État de la biodiversité en France

La France, avec la métropole et les territoires d’outre-mer, est présente sur deux continents et dans trois océans: c’est le 2ème domaine maritime du monde avec 11 millions de km².
D'après les experts, il y aurait huit zones principales en Europe de répartition des êtres vivants. La France métropolitaine en rassemblerait quatre : les zones atlantique, continentale, méditerranéenne et alpine. De plus, elle se positionnerait à la première place Europeéenne pour la diversité des amphibiens, des oiseaux et des mammifères.
En outre-mer, la majorité des territoires français sont situés dans quatre points chauds de la biodiversité (zone géographique contenant au moins 1500 espèces végétales endémiques mais qui a déjà perdu au moins 70 % des espèces présentes dans leur état originel) sur les 34 qui ont été recensés sur la planète, et la Guyane est située dans l'Amazonie, un des derniers grands massifs forestiers de la planète. Enfin, 10 % des récifs coralliens et des lagons de la planète sont situés dans les eaux placées sous juridiction française.

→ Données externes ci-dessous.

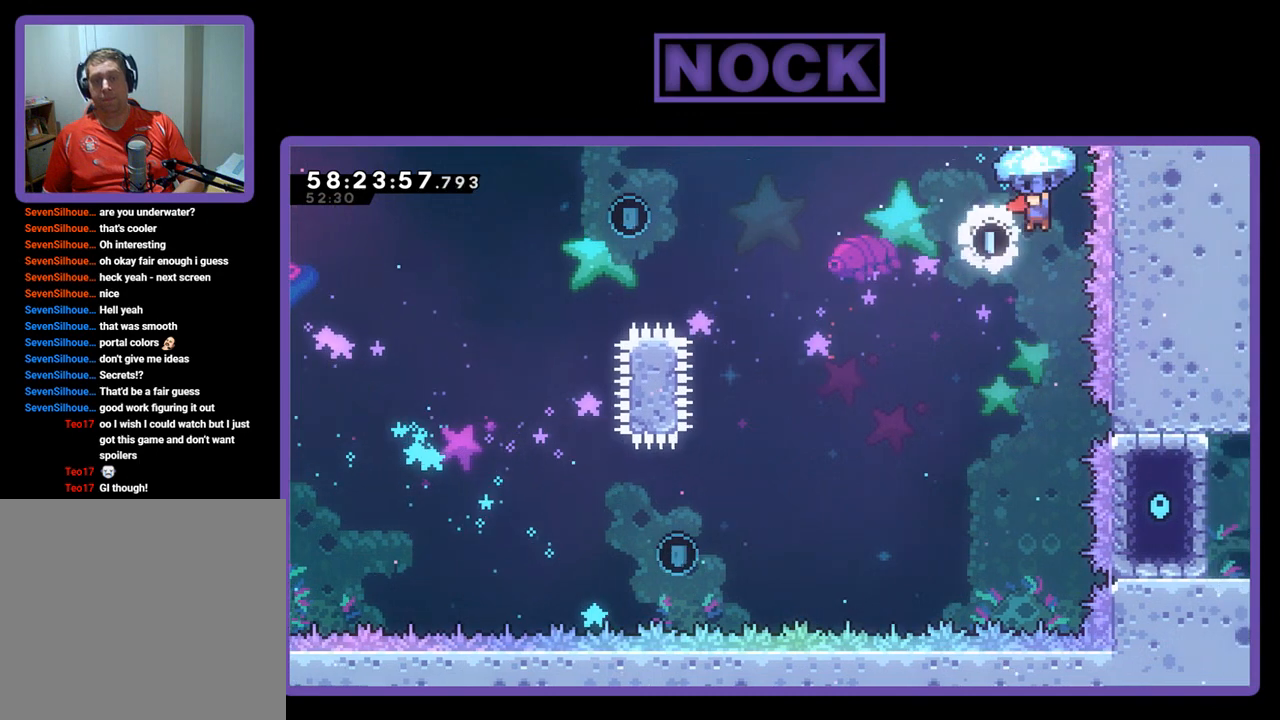
{"buttons": ["R2", "DPAD_LEFT"], "right_stick": "center", "events": []}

Mais ce patrimoine est menacé par de multiples pressions, dont les cinq principales sont la destruction, la fragmentation et l’altération des habitats naturels (chaque année, plus de 60 000 ha de terrains agricoles et de milieux naturels sont transformés en routes, habitations, zones d’activités), l’introduction d’espèces exotiques envahissantes, la pollution de l’environnement, la surexploitation des espèces et le changement climatique. Ainsi, d'après un rapport du MEDDTL publié à l’occasion de la Journée Internationale de la Biodiversité, qui s’est tenue le 22 mai, la moitié des 35 200 espèces animales et végétales recensées en France est menacée d’extinction.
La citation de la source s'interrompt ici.